StreamingPipelineExecutor executor =
        new StreamingPipelineExecutor(500, config, StreamingErrorPolicy.failFast());
executor.processStream(source, stages, sink, new StreamingContext());

Steps:

  1. Instantiate source and sink.
  2. Build StreamingRuntimeConfig and StreamingContext.
  3. Invoke processStream(..) or use StreamingPipelineOrchestrator.
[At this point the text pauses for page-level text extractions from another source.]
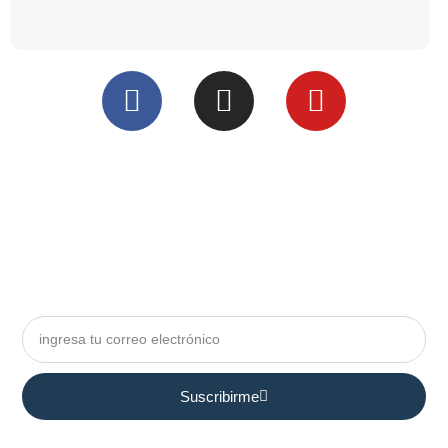
Suscribirme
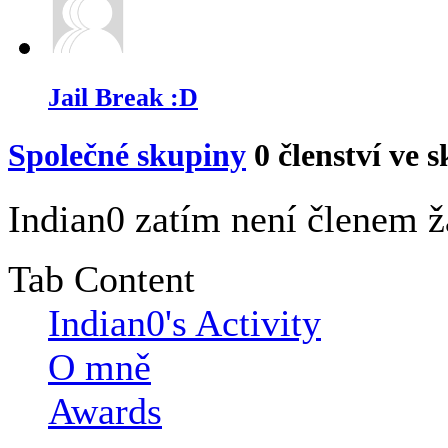
Jail Break :D
Společné skupiny
0
členství ve 
Indian0 zatím není členem ž
Tab Content
Indian0's Activity
O mně
Awards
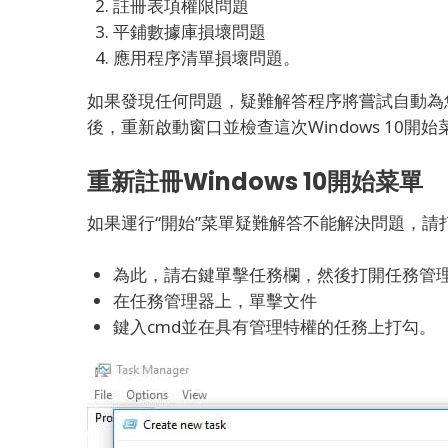
註冊表項權限問題
平鋪數據庫損壞問題
應用程序清單損壞問題。
如果發現任何問題，疑難解答程序將嘗試自動為
後，重新啟動窗口並檢查這次Windows 10開
重新註冊Windows 10開始菜單
如果運行“開始”菜單疑難解答不能解決問題，請打開提
為此，請右鍵單擊任務欄，然後打開任務管
在任務管理器上，單擊文件
鍵入cmd並在具有管理特權的任務上打勾。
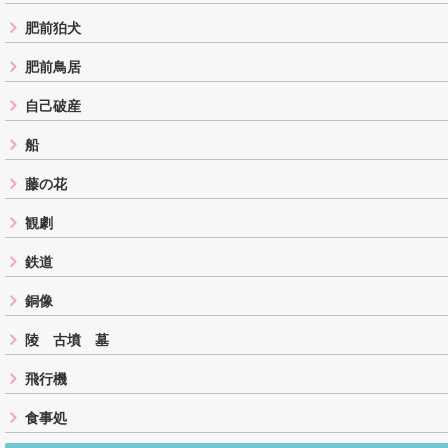
肥前狛犬
肥前鳥居
自己破産
船
藤の花
観劇
鉄道
銅像
陵 古墳 墓
飛行機
食事処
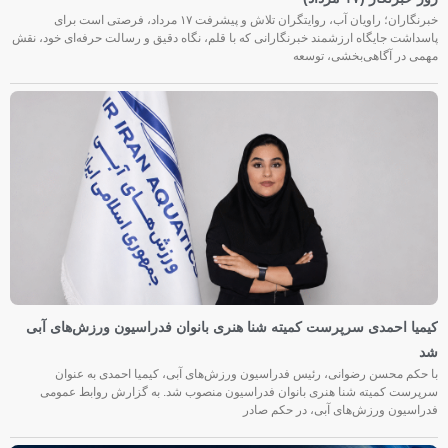
خبرنگاران؛ راویان آب، روایتگران تلاش و پیشرفت ۱۷ مرداد، فرصتی است برای
پاسداشت جایگاه ارزشمند خبرنگارانی که با قلم، نگاه دقیق و رسالت حرفه‌ای خود، نقش
مهمی در آگاهی‌بخشی، توسعه
کیمیا احمدی سرپرست کمیته شنا هنری بانوان فدراسیون ورزش‌های آبی
شد
با حکم محسن رضوانی، رئیس فدراسیون ورزش‌های آبی، کیمیا احمدی به عنوان
سرپرست کمیته شنا هنری بانوان فدراسیون منصوب شد. به گزارش روابط عمومی
فدراسیون ورزش‌های آبی، در حکم صادر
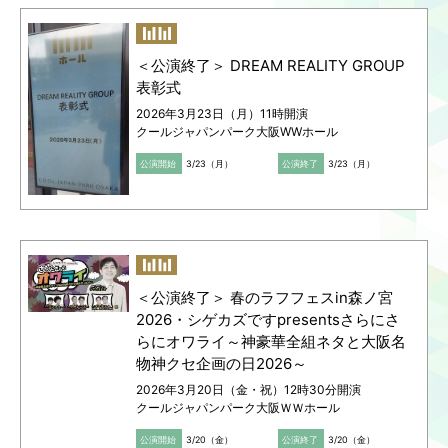
＜公演終了＞ DREAM REALITY GROUP
表彰式
2026年3月23日（月）11時開演
クールジャパンパーク大阪WWホール
公演開始
3/23（月）
公演終了
3/23（月）
＜公演終了＞ 春のラフフェスin森ノ宮
2026・シゲカズですpresentsさらにさ
らにオワライ～神豪華全組ネタと大阪名
物神クセ企画の日2026～
2026年3月20日（金・祝）12時30分開演
クールジャパンパーク大阪ＷＷホール
公演開始
3/20（金）
公演終了
3/20（金）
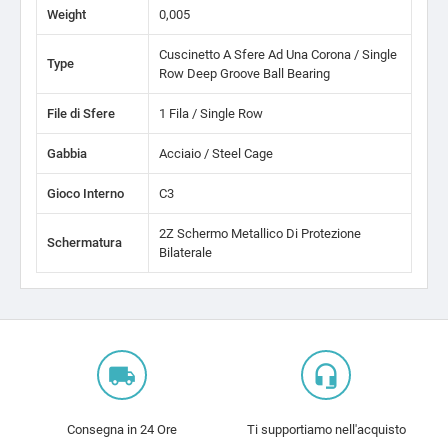
Weight
0,005
Cuscinetto A Sfere Ad Una Corona / Single
Type
Row Deep Groove Ball Bearing
File di Sfere
1 Fila / Single Row
Gabbia
Acciaio / Steel Cage
Gioco Interno
C3
2Z Schermo Metallico Di Protezione
Schermatura
Bilaterale
local_shipping
headset_mic
Consegna in 24 Ore
Ti supportiamo nell'acquisto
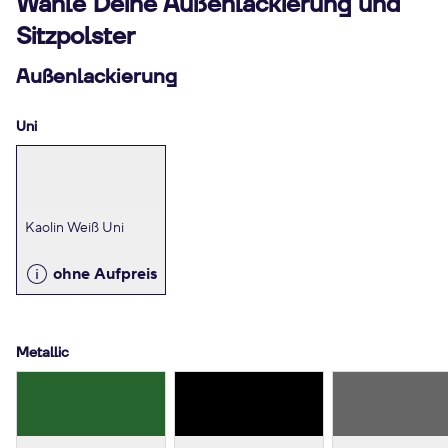
Wähle Deine Außenlackierung und
Sitzpolster
Außenlackierung
Uni
Kaolin Weiß Uni
ohne Aufpreis
Metallic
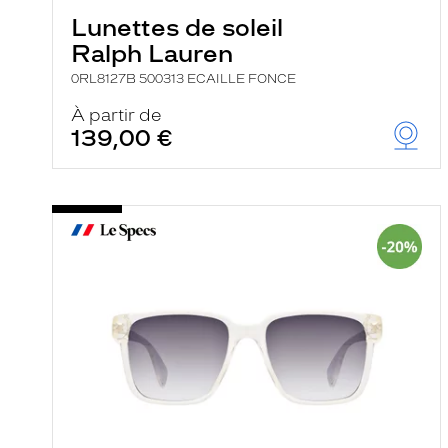
Lunettes de soleil
Ralph Lauren
0RL8127B 500313 ECAILLE FONCE
À partir de
139,00 €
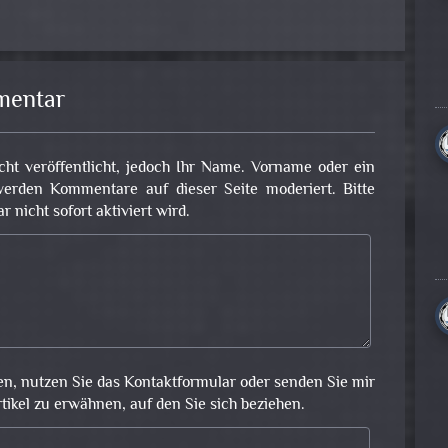
mentar
cht veröffentlicht, jedoch Ihr Name. Vorname oder ein
erden Kommentare auf dieser Seite moderiert. Bitte
nicht sofort aktiviert wird.
en, nutzen Sie das Kontaktformular oder senden Sie mir
rtikel zu erwähnen, auf den Sie sich beziehen.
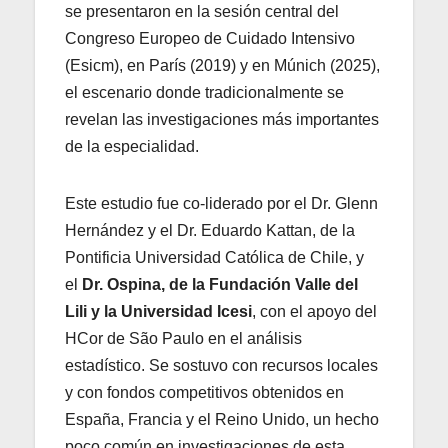
se presentaron en la sesión central del
Congreso Europeo de Cuidado Intensivo
(Esicm), en París (2019) y en Múnich (2025),
el escenario donde tradicionalmente se
revelan las investigaciones más importantes
de la especialidad.
Este estudio fue co-liderado por el Dr. Glenn
Hernández y el Dr. Eduardo Kattan, de la
Pontificia Universidad Católica de Chile, y
el
Dr. Ospina, de la Fundación Valle del
Lili y la Universidad Icesi
, con el apoyo del
HCor de São Paulo en el análisis
estadístico. Se sostuvo con recursos locales
y con fondos competitivos obtenidos en
España, Francia y el Reino Unido, un hecho
poco común en investigaciones de esta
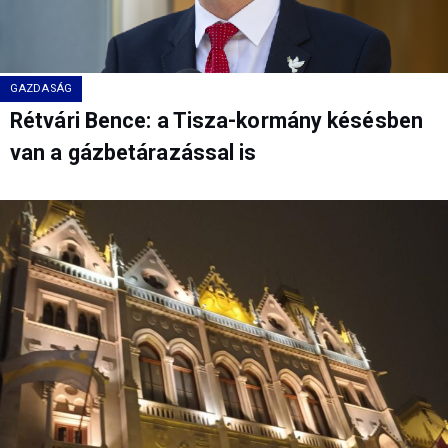
GAZDASÁG
Rétvári Bence: a Tisza-kormány késésben
van a gázbetárazással is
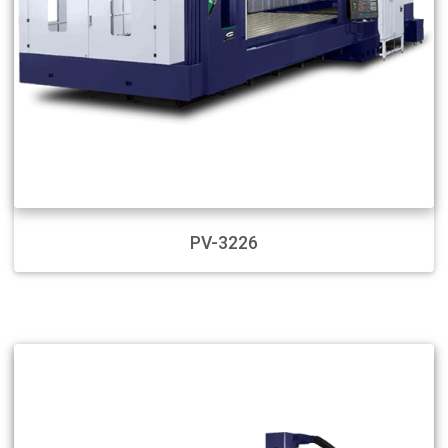
PV-3226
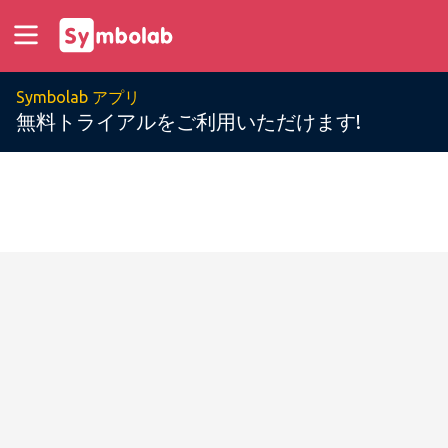
Symbolab アプリ
無料トライアルをご利用いただけます!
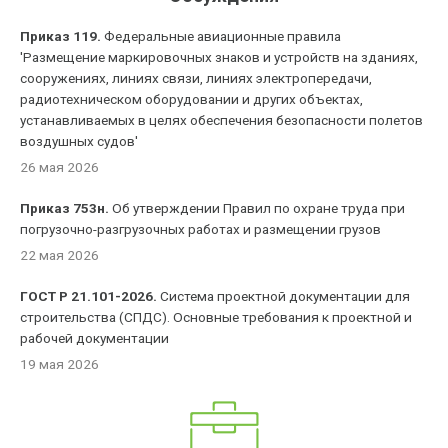
Приказ 119.
Федеральные авиационные правила
'Размещение маркировочных знаков и устройств на зданиях,
сооружениях, линиях связи, линиях электропередачи,
радиотехническом оборудовании и других объектах,
устанавливаемых в целях обеспечения безопасности полетов
воздушных судов'
26 мая 2026
Приказ 753н.
Об утверждении Правил по охране труда при
погрузочно-разгрузочных работах и размещении грузов
22 мая 2026
ГОСТ Р 21.101-2026.
Система проектной документации для
строительства (СПДС). Основные требования к проектной и
рабочей документации
19 мая 2026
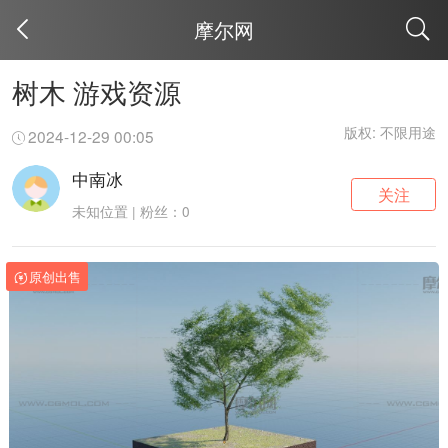
摩尔网
取消
树木 游戏资源
版权: 不限用途
2024-12-29 00:05
中南冰
关注
未知位置 | 粉丝：0
原创出售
Nothing happens until you call the executor.


5. Stopping & restarting

Signal completion

if (batch.isEmpty()) {
    finished = true;
    return null; // executor shuts the pipeline down
}

Persist checkpoints

private void storeCheckpoint(long id, StreamingContext context) {
    context.stateStore().put("jdbc-source", "lastId", id);
}

Resume from checkpoint

long lastId = Optional.ofNullable(context.stateStore()
        .<Long>get("jdbc-source", "lastId"))
        .orElse(0L);
StreamingSource source = new JdbcStreamingSource(dataSource, 64, 500 /* batch */, lastId);
new StreamingPipelineExecutor(500, config, StreamingErrorPolicy.failFast())
        .processStream(source, stages, sink, context);

Also restore sink state if downstream systems require idempotence.


6. Checklist

Step Ensure
Source implementation Converts each record to a Fluxion Document.
Queue/backpressure Tune queueCapacity to balance latency vs. memory.
Checkpoints Persist offsets/resume tokens via StreamingContext.
Completion signal Return null or empty batch when no records remain.
Error handling Combine with StreamingErrorPolicy for retries/DLQs.

7. Batch job pattern

Treat finite sources (JDBC, CSV) like batch jobs:

  • Iterate rows sequentially.
  • Run decision logic inside Fluxion stages.
  • Use sinks to update downstream systems.
  • Once the source is exhausted and signals completion, the executor terminates.

You can still enable parallelism by adjusting StreamingRuntimeConfig (e.g., directHandoff(false), custom worker pools).


8. Testing

  • Write unit tests for your source implementation with in-memory databases (H2).
  • Run streaming tests: bash mvn -pl fluxion-core -am test -Dtest=*StreamingPipeline*

9. Discover/catalog (optional)

If your source exposes a catalog (for UI/CLI use), implement discoverStreams on your SourceConnectorProvider and return ConnectorStreamDescriptor entries:

  • name, namespace — identify the stream.
  • jsonSchema — optional schema hints for tooling.
  • cursorFields / sourceDefinedCursor — set sourceDefinedCursor=true if the connector owns resume tokens (Kafka offsets, EventHub sequence numbers, Mongo resume tokens). Otherwise list candidate cursor fields.
  • primaryKeys — optional PK hints for sinks that upsert/replace.
  • supportedSyncModesFULL_REFRESH and/or INCREMENTAL.

Pipeline definitions stay connector-agnostic; discovery is served via the pipeline-service discovery endpoints.


10. References

Path Description
fluxion-core/src/main/java/.../StreamingSource.java Core source interface.
fluxion-core/src/main/java/.../AbstractAsyncStreamingSource.java Base class with polling thread + queue.
fluxion-core/src/main/java/.../StreamingPipelineExecutor.java Orchestrator entry point.
fluxion-core/src/main/java/.../ConnectorStreamDescriptor.java Catalog metadata for streams (name/namespace/schema/cursor hints).
fluxion-core/src/main/java/.../SourceConnectorProvider.java Override discoverStreams to expose catalogs.
fluxion-docs/docs/streaming/quickstart.md Pipeline example (Kafka → HTTP).
fluxion-docs/docs/connect/index.md Connector overview and discovery usage.

Use this template to add JDBC or other bespoke sources to the Fluxion streaming runtime.